# Work to be completed
Images do not belong in the copy; retype the rest of the entries below exactly.

*** Data provided

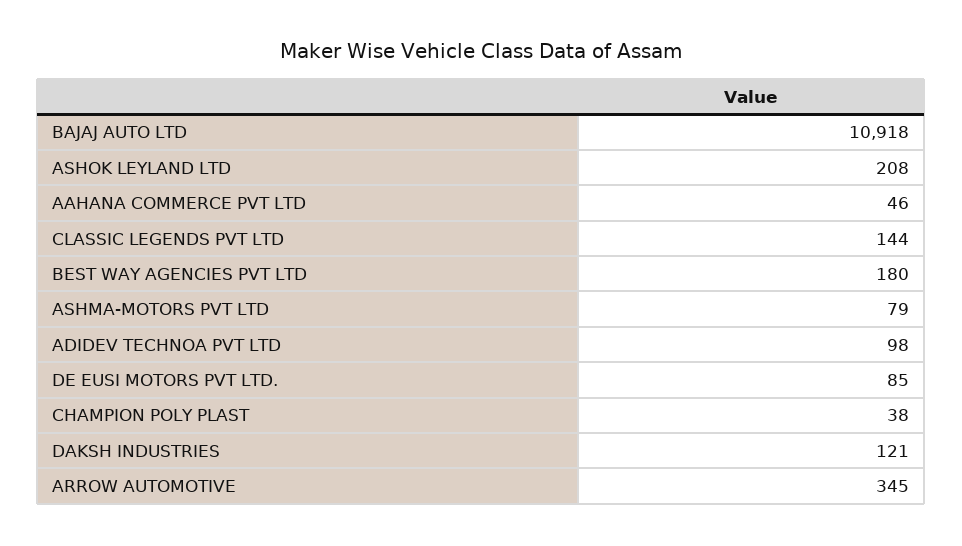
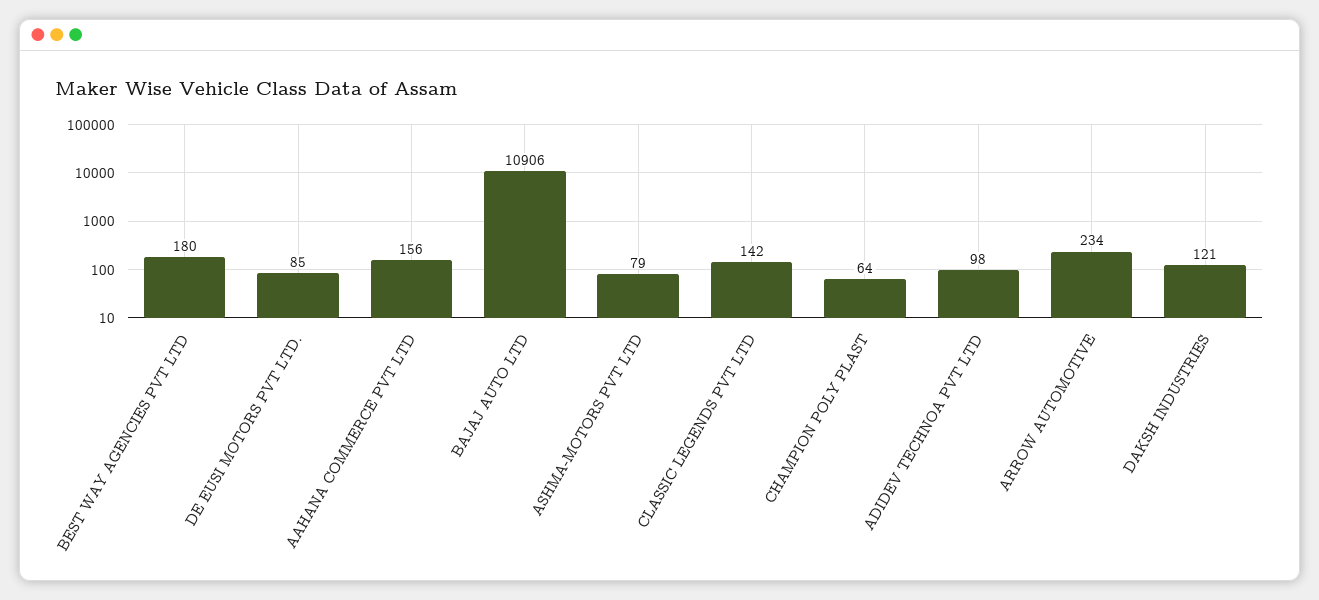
BAJAJ AUTO LTD: 10918 -> 10906
ASHOK LEYLAND LTD: 208 -> none
AAHANA COMMERCE PVT LTD: 46 -> 156
CLASSIC LEGENDS PVT LTD: 144 -> 142
CHAMPION POLY PLAST: 38 -> 64
ARROW AUTOMOTIVE: 345 -> 234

******

# Response
BAJAJ AUTO LTD: 10918 -> 10906
ASHOK LEYLAND LTD: 208 -> none
AAHANA COMMERCE PVT LTD: 46 -> 156
CLASSIC LEGENDS PVT LTD: 144 -> 142
CHAMPION POLY PLAST: 38 -> 64
ARROW AUTOMOTIVE: 345 -> 234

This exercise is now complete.